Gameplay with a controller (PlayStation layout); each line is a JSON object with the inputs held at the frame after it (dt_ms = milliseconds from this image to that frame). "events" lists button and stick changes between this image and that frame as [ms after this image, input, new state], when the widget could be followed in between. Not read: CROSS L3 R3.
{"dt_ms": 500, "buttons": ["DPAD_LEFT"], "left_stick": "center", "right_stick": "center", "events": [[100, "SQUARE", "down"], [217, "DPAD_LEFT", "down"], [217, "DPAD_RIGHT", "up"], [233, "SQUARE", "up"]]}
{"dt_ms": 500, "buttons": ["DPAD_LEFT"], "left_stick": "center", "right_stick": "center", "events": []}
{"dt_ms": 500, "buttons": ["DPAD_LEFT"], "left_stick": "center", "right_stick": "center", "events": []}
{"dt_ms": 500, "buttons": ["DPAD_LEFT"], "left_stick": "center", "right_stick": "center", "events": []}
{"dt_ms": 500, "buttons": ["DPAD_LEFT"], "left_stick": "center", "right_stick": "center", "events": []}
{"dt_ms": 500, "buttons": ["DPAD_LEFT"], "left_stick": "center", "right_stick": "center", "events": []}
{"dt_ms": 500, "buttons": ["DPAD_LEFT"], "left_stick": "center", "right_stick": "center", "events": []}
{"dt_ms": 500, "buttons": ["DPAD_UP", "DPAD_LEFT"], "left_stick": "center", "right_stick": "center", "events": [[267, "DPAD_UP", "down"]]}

┄┄┄┄┄┄┄┄┄┄┄┄┄┄┄┄┄┄┄┄

Give back the full listing, exactly as it stands.

Gameplay with a controller (PlayStation layout); each line is a JSON object with the inputs held at the frame after it (dt_ms = milliseconds from this image to that frame). "events" lists button and stick changes between this image and that frame as [ms after this image, input, new state], when the widget could be followed in between. Not read: CROSS L3 R3.
{"dt_ms": 500, "buttons": ["DPAD_LEFT"], "left_stick": "center", "right_stick": "center", "events": [[100, "SQUARE", "down"], [217, "DPAD_LEFT", "down"], [217, "DPAD_RIGHT", "up"], [233, "SQUARE", "up"]]}
{"dt_ms": 500, "buttons": ["DPAD_LEFT"], "left_stick": "center", "right_stick": "center", "events": []}
{"dt_ms": 500, "buttons": ["DPAD_LEFT"], "left_stick": "center", "right_stick": "center", "events": []}
{"dt_ms": 500, "buttons": ["DPAD_LEFT"], "left_stick": "center", "right_stick": "center", "events": []}
{"dt_ms": 500, "buttons": ["DPAD_LEFT"], "left_stick": "center", "right_stick": "center", "events": []}
{"dt_ms": 500, "buttons": ["DPAD_LEFT"], "left_stick": "center", "right_stick": "center", "events": []}
{"dt_ms": 500, "buttons": ["DPAD_LEFT"], "left_stick": "center", "right_stick": "center", "events": []}
{"dt_ms": 500, "buttons": ["DPAD_UP", "DPAD_LEFT"], "left_stick": "center", "right_stick": "center", "events": [[267, "DPAD_UP", "down"]]}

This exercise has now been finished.